Soruşturma dosyasına göre 27 Nisan bildirisinin yayınlanmasından 5 yıl sonra, 2012 yılında Adalet Platformu Başkanı Adem Çevik, İstanbul Cumhuriyet Başsavcılığı’na ‘12 Eylül darbesi, 28 Şubat ve 27 Nisan açıklamasının sorumluları’ hakkında suç duyurusunda bulundu. İstanbul Cumhuriyet Başsavcılığı, 27 Nisan bildirisiyle ilgili olarak dönemin askeri sorumluları hakkındaki suç duyurusu evrakını ayırarak, “Suç yeri Ankara olduğu” gerekçesiyle dosyayı Ankara Cumhuriyet Başsavcılığı’na gönderdi.
2015 yılında dosyayı devralan savcı, yaptığı incelemede aradan geçen süreye rağmen Büyükanıt’ın ifadesinin alınmadığını belirledi. Savcı, bu kapsamda, Büyükanıt’ın ikametgâhının İstanbul’da bulunması nedeniyle İstanbul Cumhuriyet Başsavcılığı’na talimat yazısı yazarak “şüpheli” olarak ifadesinin alınmasını istedi.
"SADECE BEN YAZDIM"
Hürriyet'ten Mesut Hasan Benli'nin haberine göre, Büyükanıt talimatla alınan ifadesinde, 27 Nisan 2007 tarihli basın açıklamasının kendisi tarafından kaleme alındığını, TSK bünyesinde mahiyetindeki hiçbir personelin katkısı, hiçbir kuvvet komutanının, hiçbir personelin yayınlandığı ana kadar haberi olmadığını belirtti. Savcılık, Büyükanıt’ın ifadesi aldıktan sonra Genelkurmay Başkanlığı’na yazdığı yazıda, 27 Nisan bildirisi öncesinde herhangi bir toplantı yapılıp yapılmadığını sordu. Savcılığa gönderilen yanıtta, yayınlanan bildiri öncesinde ve sonrasında Genelkurmay Başkanlığı’nda herhangi bir toplantı yapılmadığı ve “icrai bir karar alınmadığı” belirtilerek, Büyükanıt’ın açıklamaları doğrulandı.

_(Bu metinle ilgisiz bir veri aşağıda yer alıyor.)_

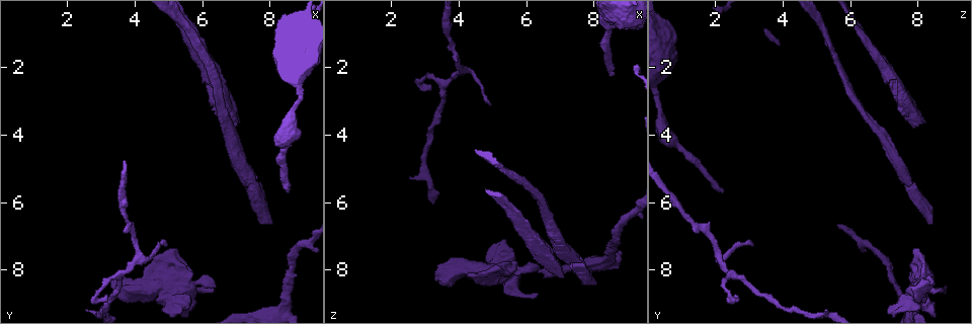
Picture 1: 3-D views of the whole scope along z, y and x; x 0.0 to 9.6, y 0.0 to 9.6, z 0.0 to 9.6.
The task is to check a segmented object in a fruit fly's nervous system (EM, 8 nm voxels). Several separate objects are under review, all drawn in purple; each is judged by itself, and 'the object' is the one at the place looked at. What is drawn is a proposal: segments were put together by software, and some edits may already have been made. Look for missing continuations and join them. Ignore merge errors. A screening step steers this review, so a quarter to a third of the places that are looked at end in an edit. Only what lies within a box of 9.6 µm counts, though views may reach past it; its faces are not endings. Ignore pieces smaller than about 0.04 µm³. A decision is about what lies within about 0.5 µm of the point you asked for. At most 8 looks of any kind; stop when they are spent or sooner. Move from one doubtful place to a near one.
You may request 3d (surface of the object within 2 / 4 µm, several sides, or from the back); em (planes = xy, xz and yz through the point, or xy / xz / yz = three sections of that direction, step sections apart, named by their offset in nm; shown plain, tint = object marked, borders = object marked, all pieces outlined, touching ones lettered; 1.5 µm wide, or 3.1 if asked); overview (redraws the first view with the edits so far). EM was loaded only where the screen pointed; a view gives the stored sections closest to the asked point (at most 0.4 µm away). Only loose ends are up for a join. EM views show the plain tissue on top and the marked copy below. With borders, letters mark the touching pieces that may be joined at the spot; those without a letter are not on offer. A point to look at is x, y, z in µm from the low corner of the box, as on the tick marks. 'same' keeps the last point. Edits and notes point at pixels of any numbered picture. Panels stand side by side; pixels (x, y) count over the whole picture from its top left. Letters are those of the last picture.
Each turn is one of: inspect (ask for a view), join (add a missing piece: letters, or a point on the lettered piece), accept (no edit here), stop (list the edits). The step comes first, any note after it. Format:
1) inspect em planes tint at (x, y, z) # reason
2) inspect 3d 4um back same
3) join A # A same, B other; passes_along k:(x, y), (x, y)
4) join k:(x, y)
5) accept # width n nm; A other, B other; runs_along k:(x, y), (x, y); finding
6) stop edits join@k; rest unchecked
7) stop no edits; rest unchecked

inspect em yz step 8 tint at (3.40, 8.25, 8.20) # free end

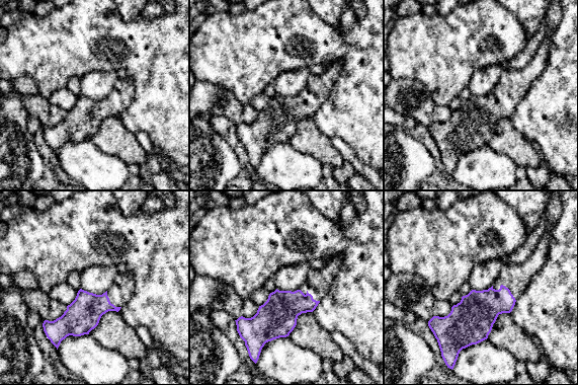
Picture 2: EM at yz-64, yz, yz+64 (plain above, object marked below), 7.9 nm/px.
inspect em planes borders same

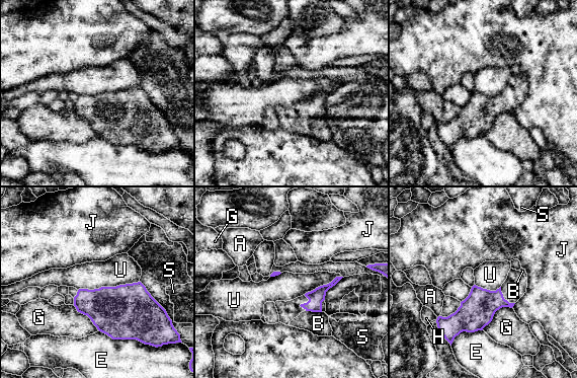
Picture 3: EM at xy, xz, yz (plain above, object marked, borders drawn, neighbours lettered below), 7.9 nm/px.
join B # longest_contact U 500 nm; A other, B same, E other, G other, H other, J other, S other, U other; passes_along 3:(316, 297), (314, 311), (318, 323); the cell continues

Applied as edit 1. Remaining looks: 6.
inspect overview # redraw

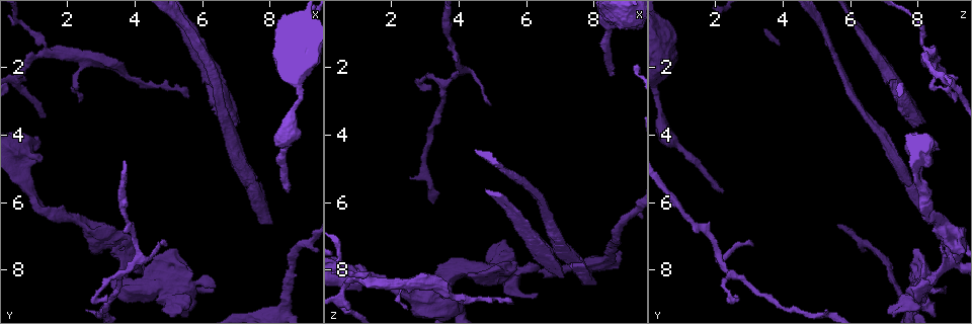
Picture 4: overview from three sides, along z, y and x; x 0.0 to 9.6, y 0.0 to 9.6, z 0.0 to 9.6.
inspect 3d 2um back at (7.05, 3.60, 8.25) # thick end

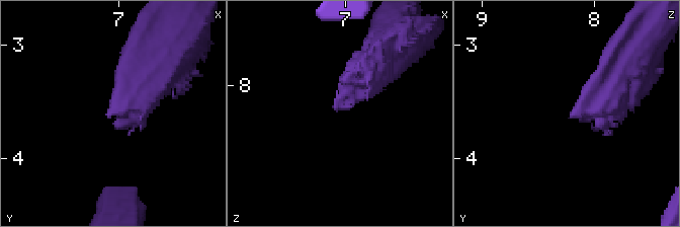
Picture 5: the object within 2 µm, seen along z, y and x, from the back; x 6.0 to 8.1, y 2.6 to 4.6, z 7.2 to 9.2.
inspect em planes borders at (7.10, 3.64, 8.24) # shape alone is not enough

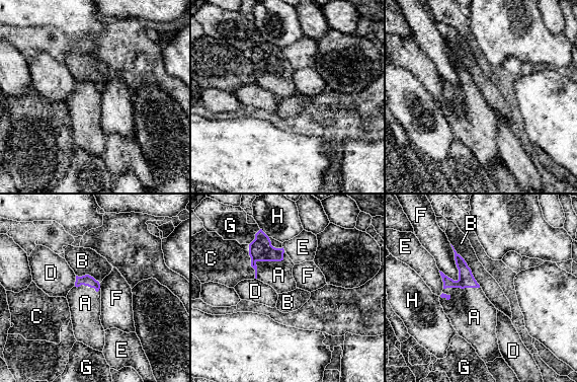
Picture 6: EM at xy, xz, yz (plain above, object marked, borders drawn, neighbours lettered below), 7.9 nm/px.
join A # A same, B other, C other, D other, E other, F other, G other, H other; passes_along 6:(260, 249), (265, 260), (278, 275); it goes on there

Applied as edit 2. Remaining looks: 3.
inspect 3d 2um at (8.10, 6.65, 8.40) # an open end

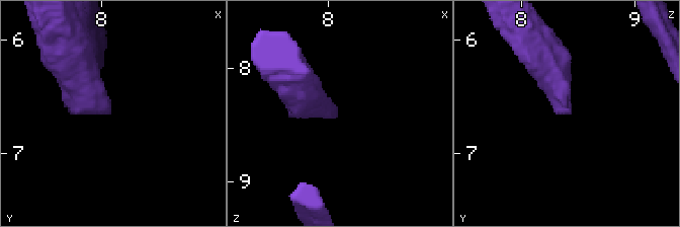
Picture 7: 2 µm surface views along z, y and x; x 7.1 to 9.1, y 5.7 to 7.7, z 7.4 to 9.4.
inspect em planes borders at (8.08, 6.58, 8.36) # shape alone is not enough

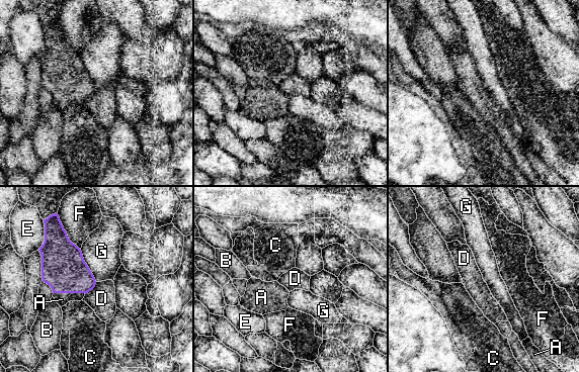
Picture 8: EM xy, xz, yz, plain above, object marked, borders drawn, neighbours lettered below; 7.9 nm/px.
join A # width 240 nm; A same, B other, C other, D other, E other, F other, G other; passes_along 8:(63, 267), (70, 292), (62, 299); the cell continues

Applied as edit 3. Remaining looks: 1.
stop edits join@3, join@6, join@8; rest unchecked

Soruşturma sürerken, Büyükanıt, 21 Kasım 2019 tarihinde hayatını kaybetti. Dosyanın tek şüphelisi olan Büyükanıt’ın hayatını kaybetmesi nedeniyle Ankara Cumhuriyet Başsavcılığı, 25 Aralık 2019 tarihinde, “soruşturma ve kovuşturma olanağı kalmadığı” gerekçesiyle takipsizlik kararı vererek dosyayı kapattı.